The G8 met in Hokkaido, Japan, in July 2008 to address the global food crisis. Over an eighteen-course meal—including truffles, caviar, conger eel, Kyoto beef, and champagne—prepared by sixty chefs, the world leaders came to a consensus: “We are deeply concerned that the steep rise in global food prices coupled with availability problems in a number of developing countries is threatening global food security.”

Miscellany Death

“It is indeed impossible to imagine our own death,” Sigmund Freud wrote in 1915, “and whenever we attempt to do so, we can perceive that we are in fact still present as spectators. Hence the psychoanalytic school could venture on the assertion that, at bottom, no one believes in his own death, or to put the same thing another way, that, in the unconscious, every one of us is convinced of his own immortality.”

Miscellany The Sea

After Panama declared independence from Colombia in 1903, President Theodore Roosevelt attempted to quell suspicions that the U.S. had helped foment revolt in order to build the Panama Canal. Roosevelt asked Secretary of War Elihu Root if he had properly defended himself against accusations of wrongdoing. Root reportedly replied, “You certainly have, Mr. President. You have shown that you were accused of seduction, and you have conclusively proved that you were guilty of rape.”

Miscellany Communication

Having surrendered at the Appomattox Court House earlier that year, Gen.
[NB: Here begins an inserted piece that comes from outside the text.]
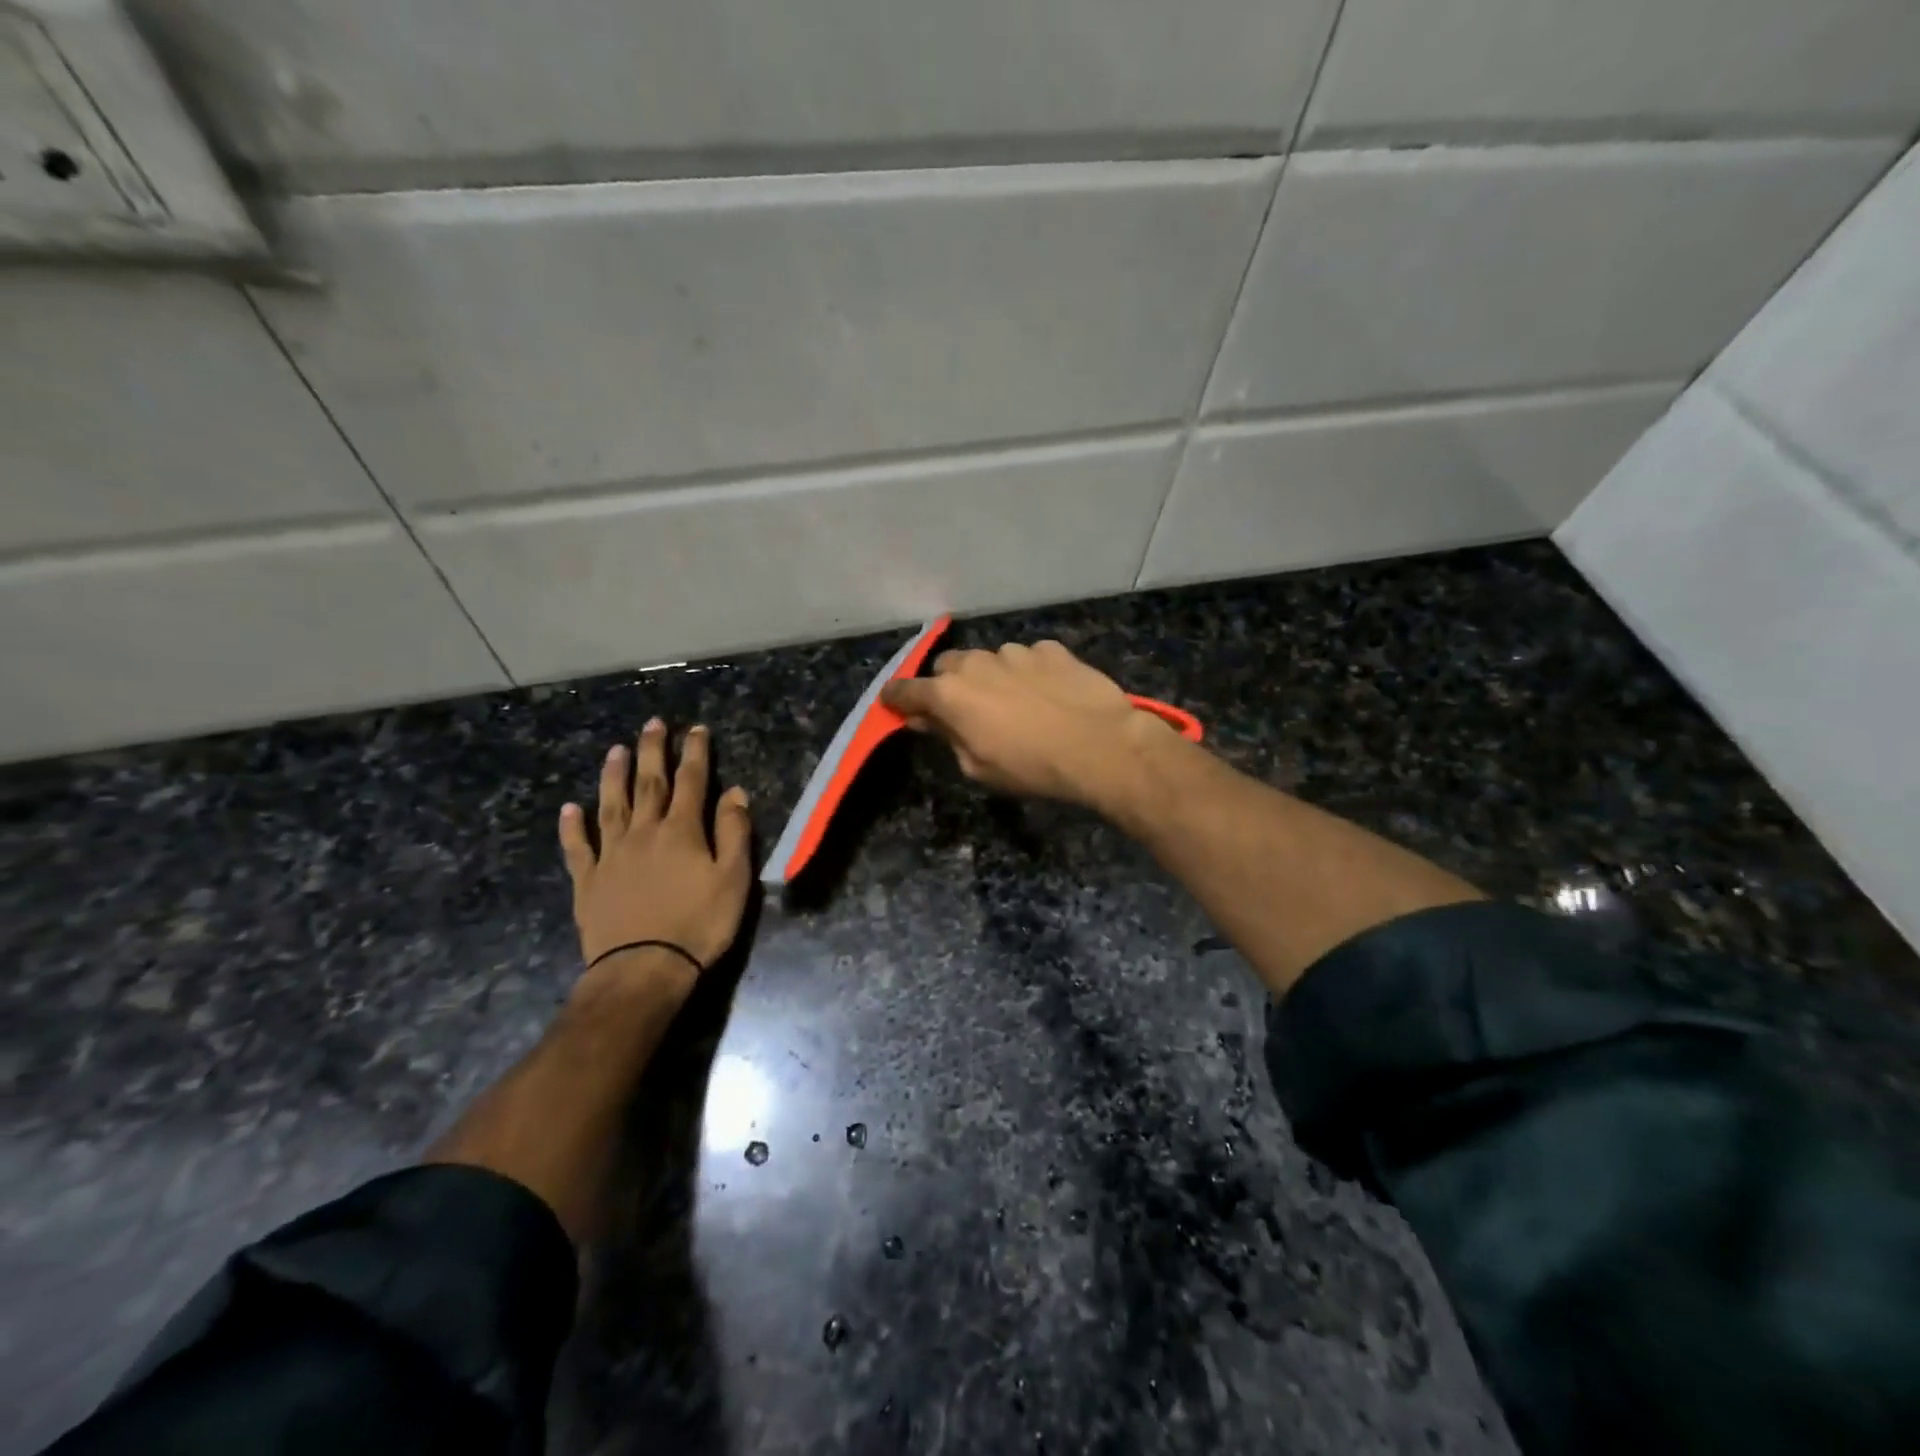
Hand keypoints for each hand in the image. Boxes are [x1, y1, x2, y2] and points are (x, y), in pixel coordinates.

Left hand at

Robert E. Lee in 1865 became the president of Washington College—now Washington & Lee University—where he suggested, “The study of the mother tongue in any country is an important element of polite education, and is moreover valuable for its practical utility and necessary relation to other branches of learning.” He established in 1869 a chair in English language and literature, the first of its kind in the United States.

Miscellany Animals

Beaver fur can contain between 12,000 and 23,000 hairs per square centimeter, and it is particularly good for making thick, pliable, water-resistant felt. In 1733 the Hudson Bay Company valued one prime-quality beaver skin at the same worth as one brass kettle, two pounds of Brazilian tobacco, one gallon of brandy, or a pound and a half of gunpowder.